## Task item
Beginning with the first line, retype exactly the records below up to and including the line with "RESEARCH METHODS"; pictures do not belong in the copy.

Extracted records
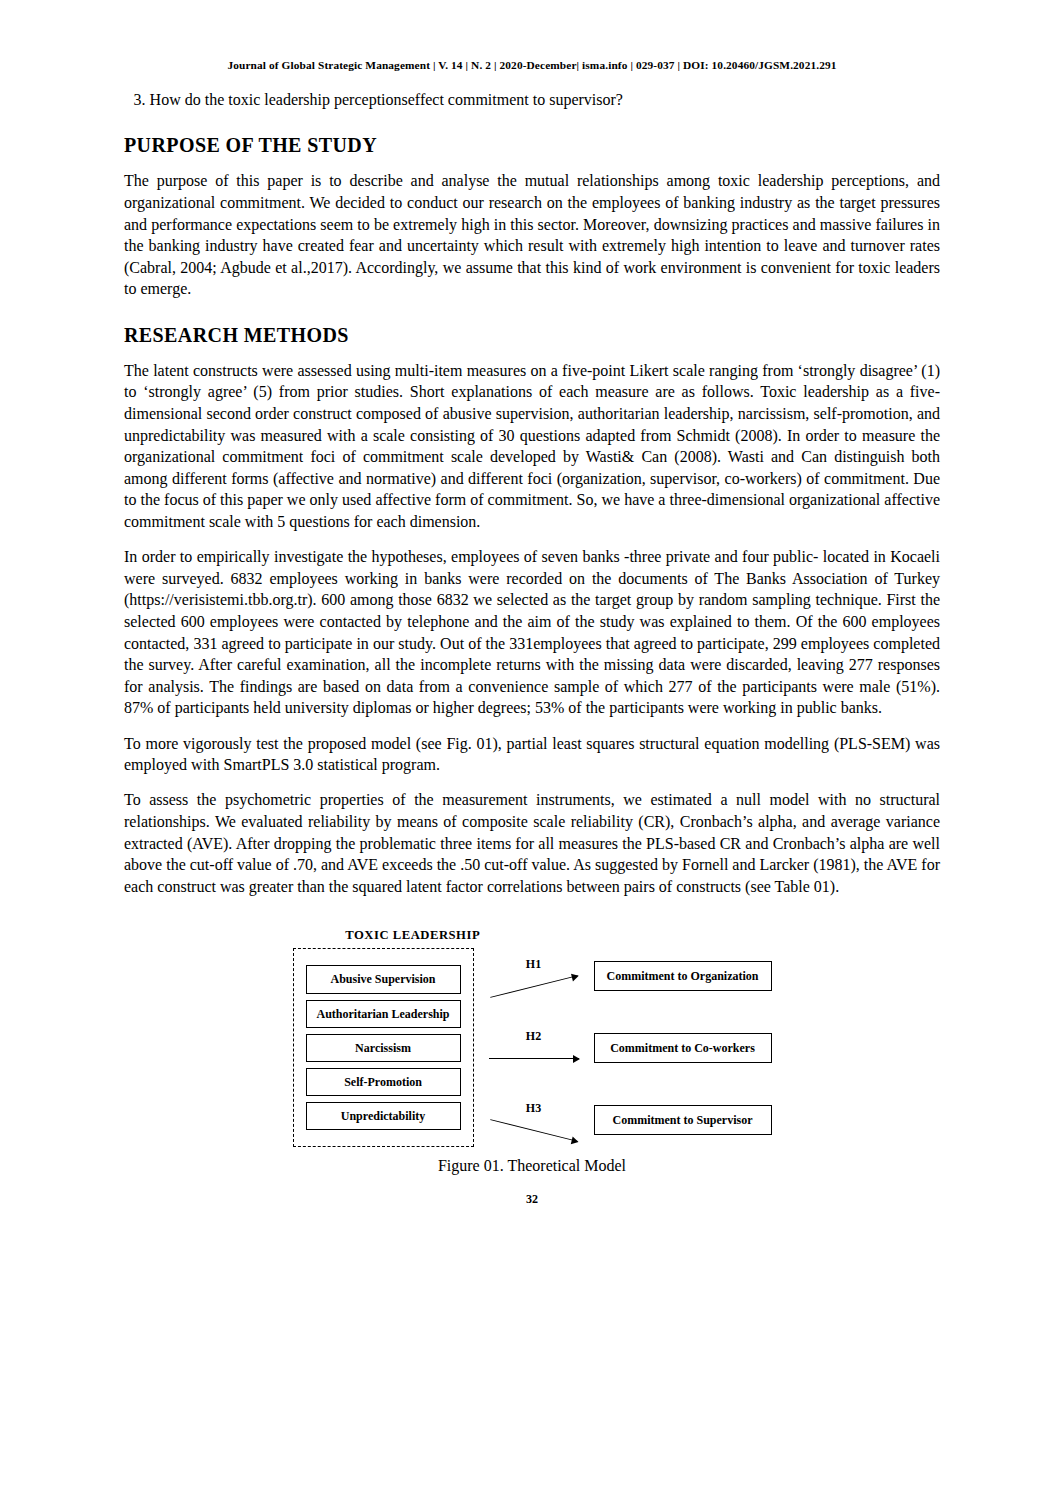Journal of Global Strategic Management | V. 14 | N. 2 | 2020-December| isma.info | 029-037 | DOI: 10.20460/JGSM.2021.291
How do the toxic leadership perceptionseffect commitment to supervisor?
PURPOSE OF THE STUDY
The purpose of this paper is to describe and analyse the mutual relationships among toxic leadership perceptions, and organizational commitment. We decided to conduct our research on the employees of banking industry as the target pressures and performance expectations seem to be extremely high in this sector. Moreover, downsizing practices and massive failures in the banking industry have created fear and uncertainty which result with extremely high intention to leave and turnover rates (Cabral, 2004; Agbude et al.,2017). Accordingly, we assume that this kind of work environment is convenient for toxic leaders to emerge.
RESEARCH METHODS
The latent constructs were assessed using multi-item measures on a five-point Likert scale ranging from ‘strongly disagree’ (1) to ‘strongly agree’ (5) from prior studies. Short explanations of each measure are as follows. Toxic leadership as a five-dimensional second order construct composed of abusive supervision, authoritarian leadership, narcissism, self-promotion, and unpredictability was measured with a scale consisting of 30 questions adapted from Schmidt (2008). In order to measure the organizational commitment foci of commitment scale developed by Wasti& Can (2008). Wasti and Can distinguish both among different forms (affective and normative) and different foci (organization, supervisor, co-workers) of commitment. Due to the focus of this paper we only used affective form of commitment. So, we have a three-dimensional organizational affective commitment scale with 5 questions for each dimension.
In order to empirically investigate the hypotheses, employees of seven banks -three private and four public- located in Kocaeli were surveyed. 6832 employees working in banks were recorded on the documents of The Banks Association of Turkey (https://verisistemi.tbb.org.tr). 600 among those 6832 we selected as the target group by random sampling technique. First the selected 600 employees were contacted by telephone and the aim of the study was explained to them. Of the 600 employees contacted, 331 agreed to participate in our study. Out of the 331employees that agreed to participate, 299 employees completed the survey. After careful examination, all the incomplete returns with the missing data were discarded, leaving 277 responses for analysis. The findings are based on data from a convenience sample of which 277 of the participants were male (51%). 87% of participants held university diplomas or higher degrees; 53% of the participants were working in public banks.
To more vigorously test the proposed model (see Fig. 01), partial least squares structural equation modelling (PLS-SEM) was employed with SmartPLS 3.0 statistical program.
To assess the psychometric properties of the measurement instruments, we estimated a null model with no structural relationships. We evaluated reliability by means of composite scale reliability (CR), Cronbach’s alpha, and average variance extracted (AVE). After dropping the problematic three items for all measures the PLS-based CR and Cronbach’s alpha are well above the cut-off value of .70, and AVE exceeds the .50 cut-off value. As suggested by Fornell and Larcker (1981), the AVE for each construct was greater than the squared latent factor correlations between pairs of constructs (see Table 01).
TOXIC LEADERSHIP
| Abusive Supervision Authoritarian Leadership Narcissism Self-Promotion Unpredictability | H1 | Commitment to Organization |
| H2 | Commitment to Co-workers |
| H3 | Commitment to Supervisor |
Figure 01. Theoretical Model
32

## Finished task
Journal of Global Strategic Management | V. 14 | N. 2 | 2020-December| isma.info | 029-037 | DOI: 10.20460/JGSM.2021.291
How do the toxic leadership perceptionseffect commitment to supervisor?
PURPOSE OF THE STUDY
The purpose of this paper is to describe and analyse the mutual relationships among toxic leadership perceptions, and organizational commitment. We decided to conduct our research on the employees of banking industry as the target pressures and performance expectations seem to be extremely high in this sector. Moreover, downsizing practices and massive failures in the banking industry have created fear and uncertainty which result with extremely high intention to leave and turnover rates (Cabral, 2004; Agbude et al.,2017). Accordingly, we assume that this kind of work environment is convenient for toxic leaders to emerge.
RESEARCH METHODS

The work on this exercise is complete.